- First tankōbon volume cover

いとこのこ (Itoko no Ko)
- Genre: Romantic comedy
- Written by: Inuchiku
- Published by: Fujimi Shobo
- English publisher: NA: Seven Seas Entertainment;
- Imprint: Dragon Comics Age
- Magazine: DraDra Sharp
- Original run: August 4, 2023 – present
- Volumes: 6

= My Cute Cousin Always Gets Her Way =

Japanese manga series

My Cute Cousin Always Gets Her Way (いとこのこ, Itoko no Ko) is a Japanese manga series written and illustrated by Inuchiku. It was originally published as a one-shot in Kodansha's shōnen manga magazine Weekly Shōnen Magazine in August 2022. It later began serialization on the KadoComi and Nico Nico Seiga websites under Fujimi Shobo's DraDra Sharp brand in August 2023.

==Synopsis==
Nozomu spends his summer vacation at his uncle's house in the countryside. While there, he has to deal with the whims of younger cousin, Sou, who frequently teases him.

==Publication==
Written and illustrated by Inuchiku, My Cute Cousin Always Gets Her Way was originally published as a one-shot in Kodansha's shōnen manga magazine Weekly Shōnen Magazine on August 18, 2022. It later began serialization on Kadokawa Corporation's KadoComi and Nico Nico Seiga websites under Fujimi Shobo's DraDra Sharp brand on August 4, 2023. Its chapters have been collected in six tankōbon volumes as of September 2026. The series is licensed by Seven Seas Entertainment for English publication.

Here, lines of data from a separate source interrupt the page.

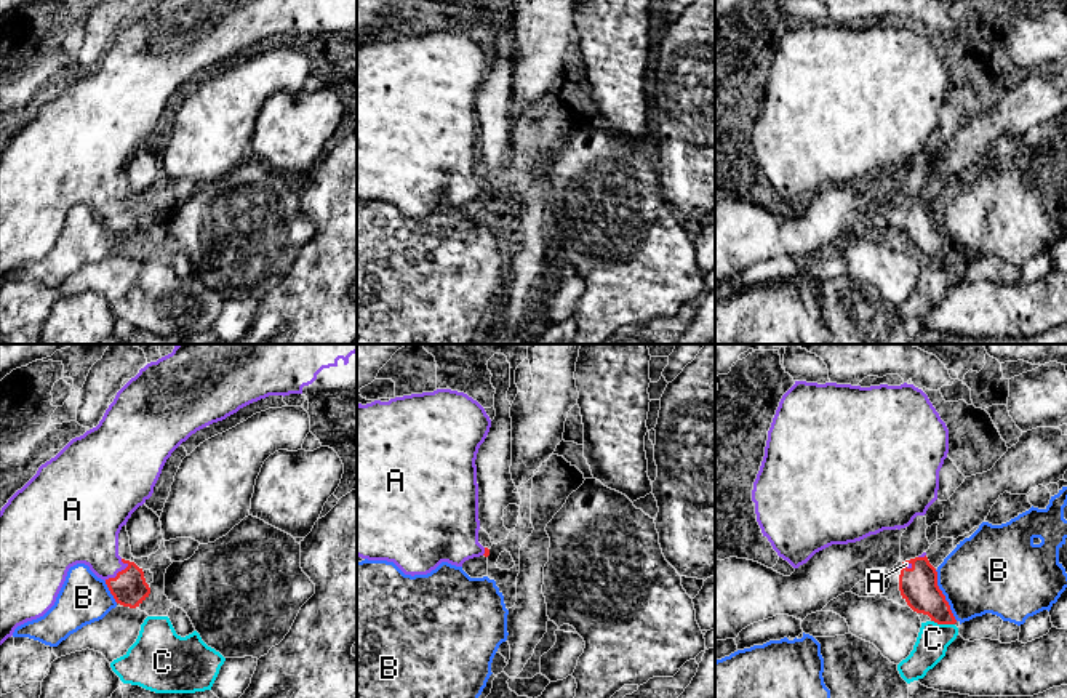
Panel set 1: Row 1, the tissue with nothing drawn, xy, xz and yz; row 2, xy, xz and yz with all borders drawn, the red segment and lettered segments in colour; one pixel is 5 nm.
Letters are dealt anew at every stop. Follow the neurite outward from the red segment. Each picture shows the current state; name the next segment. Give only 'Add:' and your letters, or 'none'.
Add: A

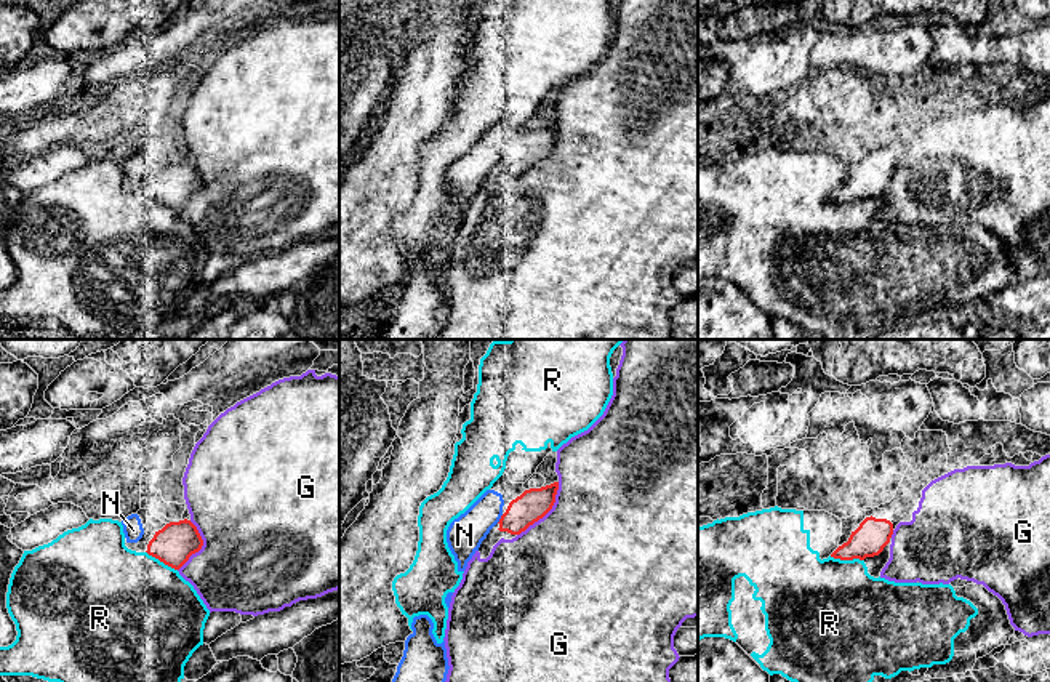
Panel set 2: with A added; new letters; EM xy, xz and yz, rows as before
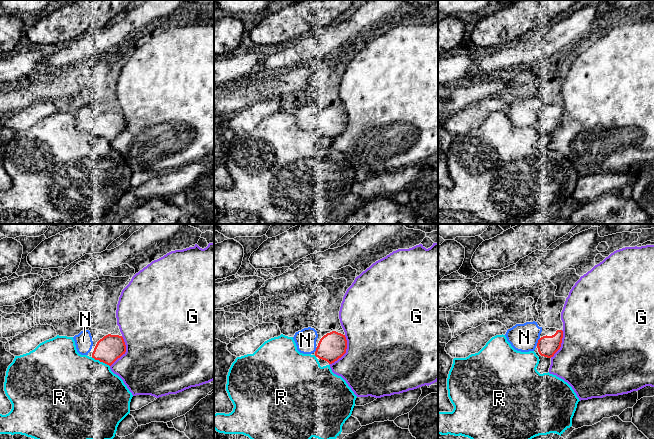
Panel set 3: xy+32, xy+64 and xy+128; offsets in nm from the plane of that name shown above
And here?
Add: N

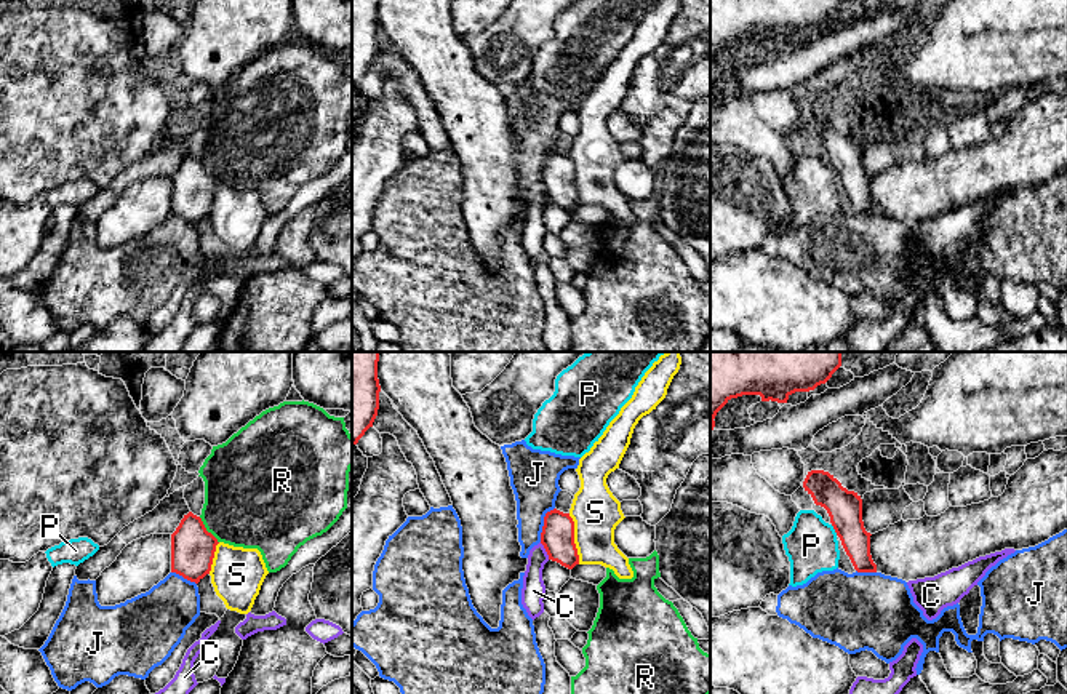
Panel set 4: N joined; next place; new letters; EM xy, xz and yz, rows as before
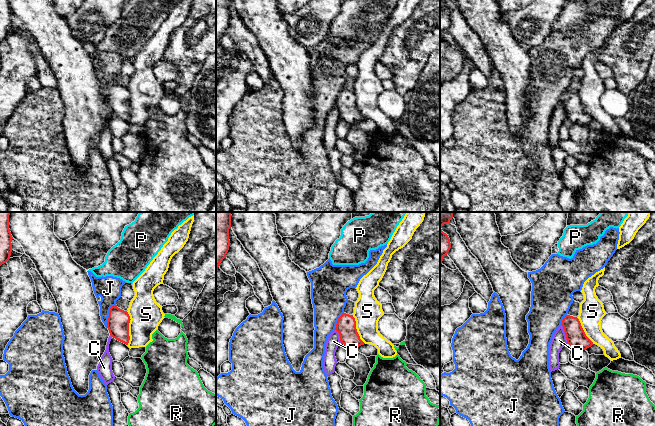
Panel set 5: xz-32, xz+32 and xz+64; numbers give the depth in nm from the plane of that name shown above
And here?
Add: none

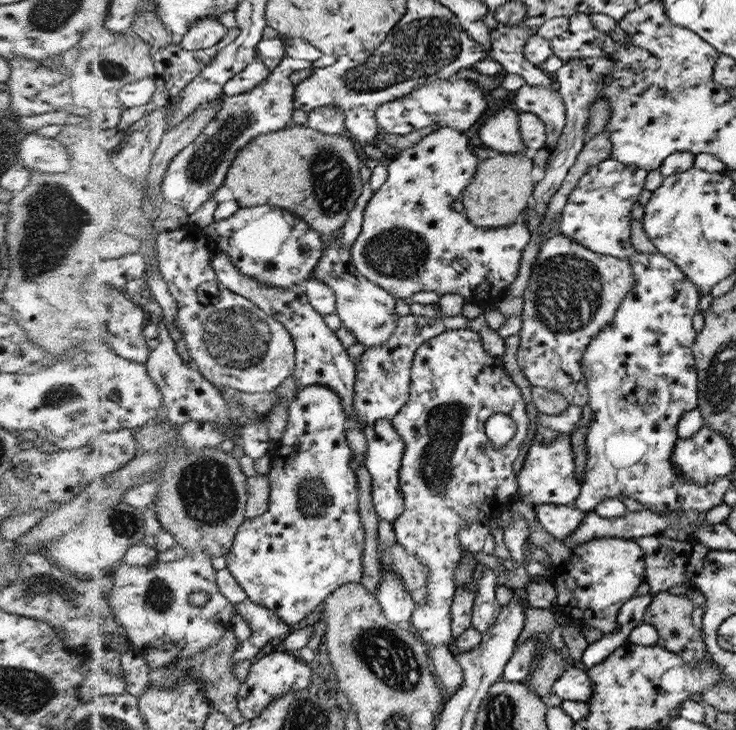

| No. | Original release date | Original ISBN | North American release date | North American ISBN |
| 1 | May 9, 2024 | 978-4-04-075425-3 | November 11, 2025 | 979-8-89561-319-1 |
| "My Cousin from the Countryside"; "Beach Day"; "The Summer Festival" (part 1); "The Summer Festival" (part 2); "A Boy?"; "Scattered Showers"; | "Extended Family" (part 1); "Extended Family" (part 2); "Walking the Dog"; 8.5. "The Weight of Words"; Extra; |
| 2 | September 9, 2024 | 978-4-04-075555-7 | March 17, 2026 | 979-8-89561-320-7 |
| "Double Trouble"; "Starry Skies"; "A Smartphone for Sou?"; "The Secret Base"; "Heavy Sleepers"; "My Cousin's Friends"; | "A Test of Courage" (part 1); "A Test of Courage" (part 2); 10.5. "My Cousin: Some Things Never Change"; 11.5. "Proper Etiquette"; 12.5. "Spring Water"; Extra; |
| 3 | March 7, 2025 | 978-4-04-075842-8 | July 14, 2026 | 979-8-89561-920-9 |
| "The Old Sou"; "Relationship Counseling"; "One-Sided Feelings"; "Grandpa's Home"; "Just Me & My Cousin"; "Weathering the Storm"; | "Hospital Visit" (part 1); "Hospital Visit" (part 2); "Back to School"; 23.5. "My Sister's Plaything"; Extra; |
| 4 | September 9, 2025 | 978-4-04-076090-2 | December 15, 2026 | 979-8-89765-990-6 |
| 5 | March 9, 2026 | 978-4-04-076322-4 | May 11, 2027 | 979-8-89863-988-4 |
| 6 | September 9, 2026 | 978-4-04-076529-7 978-4-04-076530-3 (SE) | — | — |

==Reception==
The series was nominated for the tenth and eleventh Next Manga Awards in the web category in 2024 and 2025, respectively.